Microspies
Can tiny aircraft deliver the big picture?
- By Peter Garrison
- Air & Space magazine, May 2000
(Page 4 of 5)
At the Georgia Institute of Technology Aerospace Laboratory, Robert Michelson leads a project to develop and refine an entomopter, a machine that will not only fly like a bug but, if need be, crawl like one too. The entomopter has a “chemical nose” and other features to permit it to home in on certain kinds of targets. Its builders expect to provide it with navigation and obstacle-avoidance skills as well. But the present centerpiece of the project is its power plant, a device called a reciprocating chemical muscle.

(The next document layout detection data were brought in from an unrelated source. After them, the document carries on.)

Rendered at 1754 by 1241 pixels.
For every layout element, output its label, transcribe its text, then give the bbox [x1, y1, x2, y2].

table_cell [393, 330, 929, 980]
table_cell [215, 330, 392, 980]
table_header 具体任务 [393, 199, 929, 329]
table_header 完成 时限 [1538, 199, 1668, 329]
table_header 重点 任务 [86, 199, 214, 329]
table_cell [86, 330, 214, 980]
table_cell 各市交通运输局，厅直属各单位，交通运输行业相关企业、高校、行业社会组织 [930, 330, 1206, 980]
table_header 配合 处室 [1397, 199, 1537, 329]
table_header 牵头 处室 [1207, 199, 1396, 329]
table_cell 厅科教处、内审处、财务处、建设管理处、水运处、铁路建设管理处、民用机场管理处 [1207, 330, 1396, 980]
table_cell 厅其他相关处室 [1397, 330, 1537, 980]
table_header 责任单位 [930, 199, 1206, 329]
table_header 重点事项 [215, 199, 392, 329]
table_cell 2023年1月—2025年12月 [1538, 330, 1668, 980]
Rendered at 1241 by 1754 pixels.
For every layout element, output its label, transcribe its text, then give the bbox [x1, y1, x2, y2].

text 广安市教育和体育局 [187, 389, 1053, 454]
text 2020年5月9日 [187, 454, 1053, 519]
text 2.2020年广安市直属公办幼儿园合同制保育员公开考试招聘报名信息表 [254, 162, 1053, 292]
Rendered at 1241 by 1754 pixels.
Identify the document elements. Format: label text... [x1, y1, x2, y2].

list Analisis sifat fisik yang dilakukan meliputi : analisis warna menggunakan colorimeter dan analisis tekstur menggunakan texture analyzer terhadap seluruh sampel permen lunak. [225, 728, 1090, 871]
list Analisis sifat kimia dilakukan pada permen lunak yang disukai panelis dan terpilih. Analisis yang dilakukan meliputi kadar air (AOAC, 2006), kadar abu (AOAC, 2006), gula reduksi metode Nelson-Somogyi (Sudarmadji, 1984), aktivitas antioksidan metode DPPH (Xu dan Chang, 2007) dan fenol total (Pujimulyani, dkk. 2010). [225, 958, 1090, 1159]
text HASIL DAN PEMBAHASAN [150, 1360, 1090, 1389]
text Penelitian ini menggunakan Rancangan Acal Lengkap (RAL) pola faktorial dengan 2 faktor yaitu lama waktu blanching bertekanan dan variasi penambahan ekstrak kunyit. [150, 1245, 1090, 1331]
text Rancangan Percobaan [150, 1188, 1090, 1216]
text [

The RCM is something like the piston and cylinder of a steam engine, except that the gas that drives it comes not from combustion but from a chemical reaction. The energy available from the chemical fuel is much greater than that available from current batteries. And the chemical reaction also has the advantage of versatility: Its waste heat can be converted into electricity to operate onboard sensors and transmitters, and spent gas can be vented over the wings to provide differential lift and, therefore, flight control.
By calling their prime mover a “muscle,” the Georgia researchers underscore their reliance on the guidance of Mother Nature. “Nothing in nature achieves sustained flight with fixed wings or with propellers,” observes Michelson. “All tiny creatures flap their wings continuously. Flies don’t glide.”
A similar project, called the Micromechanical Flying Insect, is under way at the University of California at Berkeley, where a team headed by biologist Michael Dickinson has shed light on how insects use their wings. To simulate the Reynolds number of insect flight, Dickinson and co-workers built and instrumented a pair of 10-inch wings driven by six separate actuators, and have observed them flapping in a tank of mineral oil. In addition to a new understanding of very-low-Reynolds-number aerodynamics, such work has spawned a new vocabulary for talking about flight phenomena, with terms like “delayed stall,” “rotational circulation,” and “wake capture.”
Wing flapping works in several ways to provide insects with a flying ability that would be the envy of any fighter pilot. To start with, the flapping of wings plays the same role as the spin of a helicopter’s rotor: It creates a relative wind over the lifting surface even while the vehicle—or bug—is standing still. But flapping also sets up tiny vortices that take the place of the cambered flying surfaces, high-lift devices, and moveable flight controls of fixed airplane wings. The eddies set up by their wings not only keep bugs aloft but also allow them to hover, fly backward or sideways, and turn on a dime (or the corresponding currency of the bug world).
Putting the new understanding to practical use is the next step, and not an easy one. The Berkeley team, with some sponsorship from DARPA, proposes to duplicate, in a mechanism about the size of a quarter, at least some of the abilities of a large, repulsive, carrion-eating fly called Calliphora. “You can’t build [robot insects] now based on known principles,” Dickinson has said. “You have to fundamentally rethink the problem.”
Most of the proposed uses for MAVs are military; the funding, after all, is coming from the Department of Defense. But some workers in the field propose broader applications for tiny flying robots. Georgia Tech’s Michelson has suggested sending robot “terminators” after real-life insect pests, but suspects that the largest potential outlet for small aerial robots might be the toy market. Stanford’s Ilan Kroo leads a team developing a “mesicopter,” a multi-rotor electric helicopter. Currently of centimeter size but potentially much smaller, the mesicopter is shaped like a thin, square wafer with a little rotor at each corner. Essentially a flying microchip, a mesicopter’s motors, sensors, guidance, and telemetry systems would be etched in place in a single completely automatic manufacturing operation. Kroo’s team envisions swarms of mesicopters investigating the interiors of storms or the atmosphere of Mars.
The word “swarm” is particularly significant. Of course, it suggests insects, and much of the more startling MAV research is headed in the direction of emulating those successful products of natural selection. But it also alludes to nature’s profligacy. Many creatures that live in hazardous environments reproduce in huge numbers so that just a few may survive to maturity. MEMS manufacturing techniques imply a similar approach to machines. Rather than launch a single costly, sophisticated, man-carrying device to do a job, you would launch hundreds of simple, cheap robots. If most of them fail, no matter—they are expendable. Only one needs to complete the task.